This repository holds the code developed for my master thesis "Unmasking Cryptocurrency Pump and Dump Schemes: An Autoencoder Approach for Detection"
autoencoder_pd_detection
├── README.md
├── requirements.txt
├── data
│ ├── combine_csvs.ipynb #combines La Morgia Data & NatSD into one csv
│ ├── combined #combined csvs
│ ├── la_morgia_data #La Morgia Data
│ └── natural_sd #NatSD Data
├── models
│ ├── naive_bayes.ipynb
│ ├── autoencoder
│ │ ├── ae_evaluate_model.ipynb #calculates plots for the best ae model
│ │ ├── ae_models.py #holds different architectures
│ │ ├── ae_sweep.py #conducts the random search to find the best ae model
│ │ ├── best_model #weights and config for best ae model found by us
│ │ └── random_search_conf_ae.yml #config for ae_sweep.py
│ └── vae
│ ├── best_model #weights and config for best vae model found by us
│ ├── keras_vae_sweep.py #conducts the random search to find the best vae model
│ ├── random_search_conf_vae.yml #config for keras_vae_sweep.py
│ └── vae_evaluate_model.ipynb #calculates plots for the best vae model
├── natsd_dataset
│ ├── analyze_data.ipynb #calculates plots and statistics for the finished NatSD data
│ ├── download_price_data.ipynb #downloads raw price data from binance
│ ├── build_dataset.ipynb #builds NatSD dataset from raw price data
│ ├── la_morgia_features.py #used in build_dataset to calculate the features
├── plots
│ ├── mean_spike_time.ipynb #plots mean spike times figure
│ └── teaserfigure.ipynb #plots the teaserfigure
└── transaction_analysis
├── transfers_overall.ipynb #conducts the qualitative transaction analysis
└── web3_helpers.py #helper functions for transfers_overall.ipynb
Install the requirements for this repo:
pip3 install -r requirements.txt
Our models are stored in the models
folder.
To run one of the models go into the specific folder.
With the <ae/vae>_evalute_model.ipynb
notebook the model can be tested with a specific configuration that can be given to him using the configuration in the top of the file.
This notebook also creates the reconstruction errors and the latent space plots found in our paper.
The random search for the hyperparameter optimzation was conducted using the weights and biases library. The code for this can be found in the <ae/vae>_sweep.py
files.
To run the random search weights and biases needs to be setup as described in their quickstart.
Inside the random_search_conf_<a/vae>.yml
the search space for the random search can be defined.
The best configurations found by us are given in the best_model/
folder.
The computed features for the NatSD Dataset can be found in the data
folder.
To build the NatSD Dataset from scratch go into the data
folder.
With download_price_data.ipynb
the raw price data from Binance API can be downloaded. The desired coin-pairings and time-range can be specified there.
After this build_dataset.ipynb
can be used to find the maximum drawdowns / spikes and compute the features using the code provided by La Morgia et al. (see la_morgia_features.py
).
With analyze_data.ipynb
the raw price data can be checked for gaps the Binance API has in the specified time-range. Also some statistics and plots can be computed.
Random Forest model published by La Morgia et al.

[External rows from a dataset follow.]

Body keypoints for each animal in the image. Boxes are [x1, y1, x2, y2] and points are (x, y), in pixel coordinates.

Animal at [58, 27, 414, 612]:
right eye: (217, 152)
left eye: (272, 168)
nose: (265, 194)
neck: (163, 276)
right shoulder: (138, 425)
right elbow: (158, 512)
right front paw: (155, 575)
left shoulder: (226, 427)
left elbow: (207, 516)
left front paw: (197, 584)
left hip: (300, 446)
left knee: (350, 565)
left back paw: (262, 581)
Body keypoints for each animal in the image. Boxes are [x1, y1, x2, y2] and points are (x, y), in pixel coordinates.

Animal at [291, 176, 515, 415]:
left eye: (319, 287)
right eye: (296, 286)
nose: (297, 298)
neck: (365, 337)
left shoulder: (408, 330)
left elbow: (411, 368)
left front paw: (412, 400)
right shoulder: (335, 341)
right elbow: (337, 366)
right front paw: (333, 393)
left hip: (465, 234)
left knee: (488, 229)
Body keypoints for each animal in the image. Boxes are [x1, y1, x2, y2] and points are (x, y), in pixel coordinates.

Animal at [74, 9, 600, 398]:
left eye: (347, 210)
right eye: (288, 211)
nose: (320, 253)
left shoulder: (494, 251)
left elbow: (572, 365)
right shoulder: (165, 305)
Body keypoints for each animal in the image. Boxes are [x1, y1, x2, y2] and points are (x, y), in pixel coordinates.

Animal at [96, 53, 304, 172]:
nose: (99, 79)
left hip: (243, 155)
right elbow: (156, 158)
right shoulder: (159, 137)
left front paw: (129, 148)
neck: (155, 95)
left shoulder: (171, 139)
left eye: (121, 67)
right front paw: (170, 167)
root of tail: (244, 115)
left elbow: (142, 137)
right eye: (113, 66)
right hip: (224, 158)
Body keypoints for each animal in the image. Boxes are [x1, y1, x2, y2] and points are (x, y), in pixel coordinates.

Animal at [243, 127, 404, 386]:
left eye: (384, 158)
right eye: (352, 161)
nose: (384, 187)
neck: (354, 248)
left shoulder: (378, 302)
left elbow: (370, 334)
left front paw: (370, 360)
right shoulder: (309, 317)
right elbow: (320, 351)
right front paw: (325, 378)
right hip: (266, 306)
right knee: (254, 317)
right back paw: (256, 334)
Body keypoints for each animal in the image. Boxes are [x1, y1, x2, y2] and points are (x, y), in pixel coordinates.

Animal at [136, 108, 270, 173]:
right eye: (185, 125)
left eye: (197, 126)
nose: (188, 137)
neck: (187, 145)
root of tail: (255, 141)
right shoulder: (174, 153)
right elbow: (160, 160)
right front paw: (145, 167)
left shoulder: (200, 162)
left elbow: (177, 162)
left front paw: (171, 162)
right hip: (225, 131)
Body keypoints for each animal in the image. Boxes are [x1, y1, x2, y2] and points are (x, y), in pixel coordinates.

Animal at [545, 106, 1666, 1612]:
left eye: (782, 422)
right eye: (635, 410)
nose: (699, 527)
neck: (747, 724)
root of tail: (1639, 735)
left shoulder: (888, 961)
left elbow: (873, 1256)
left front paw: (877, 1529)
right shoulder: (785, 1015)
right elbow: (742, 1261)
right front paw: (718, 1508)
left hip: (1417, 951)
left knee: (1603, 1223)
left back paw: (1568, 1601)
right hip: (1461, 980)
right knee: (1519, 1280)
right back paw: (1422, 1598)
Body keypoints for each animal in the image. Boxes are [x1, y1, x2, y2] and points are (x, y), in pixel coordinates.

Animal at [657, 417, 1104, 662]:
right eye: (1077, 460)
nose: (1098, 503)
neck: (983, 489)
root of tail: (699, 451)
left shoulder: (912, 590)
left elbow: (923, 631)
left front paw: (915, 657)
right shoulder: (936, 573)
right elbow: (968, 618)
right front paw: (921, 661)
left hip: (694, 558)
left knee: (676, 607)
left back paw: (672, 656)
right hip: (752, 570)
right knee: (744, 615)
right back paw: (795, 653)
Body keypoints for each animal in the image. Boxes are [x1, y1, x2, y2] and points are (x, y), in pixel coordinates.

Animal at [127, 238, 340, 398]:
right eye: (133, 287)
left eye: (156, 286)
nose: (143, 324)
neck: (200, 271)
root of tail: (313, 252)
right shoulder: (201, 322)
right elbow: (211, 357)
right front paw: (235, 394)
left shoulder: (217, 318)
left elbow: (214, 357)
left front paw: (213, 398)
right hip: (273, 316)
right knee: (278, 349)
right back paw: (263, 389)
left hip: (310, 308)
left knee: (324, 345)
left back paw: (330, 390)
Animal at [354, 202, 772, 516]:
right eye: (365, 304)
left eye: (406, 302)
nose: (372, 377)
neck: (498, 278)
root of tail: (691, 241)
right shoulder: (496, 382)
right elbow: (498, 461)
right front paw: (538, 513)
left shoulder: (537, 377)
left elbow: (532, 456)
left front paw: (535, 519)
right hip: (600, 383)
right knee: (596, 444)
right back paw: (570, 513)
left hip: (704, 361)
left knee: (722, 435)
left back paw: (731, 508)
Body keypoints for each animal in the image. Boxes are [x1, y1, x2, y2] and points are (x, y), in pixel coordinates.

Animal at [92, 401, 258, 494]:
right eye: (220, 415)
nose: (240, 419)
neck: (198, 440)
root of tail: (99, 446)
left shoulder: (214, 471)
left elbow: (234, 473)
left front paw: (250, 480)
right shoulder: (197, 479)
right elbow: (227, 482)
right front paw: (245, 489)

Anomaly Transformer and C-LSTM model published by Chadalapaka et al. To run the Anomaly Transformer we used this command
python -m train --model AnomalyTransformer --feature_size 12 --n_layers 4 --n_epochs 200 --lambda 0.0001 --lr 1e-3 --lr_decay_step 0 --batch_size 32 --undersample_ratio 0.05 --segment_length 15 --prthreshold 0.48 --kfolds 5 --dataset ./data features_15S.csv.gz --final_run True
And for the C-LSTM this
python -m train --model CLSTM --embedding_size 350 --n_layers 1 --n_epochs 200 --kernel_size 3 --dropout 0.0 --cell_norm False --out_norm False --lr 1e-3 --lr_decay_step 0 --batch_size 600 --undersample_ratio 0.05 --segment_length 15 --prthreshold 0.7 --kfolds 5 --dataset ./data/features_15S.csv.gz --final_run True
based on their configurations published here.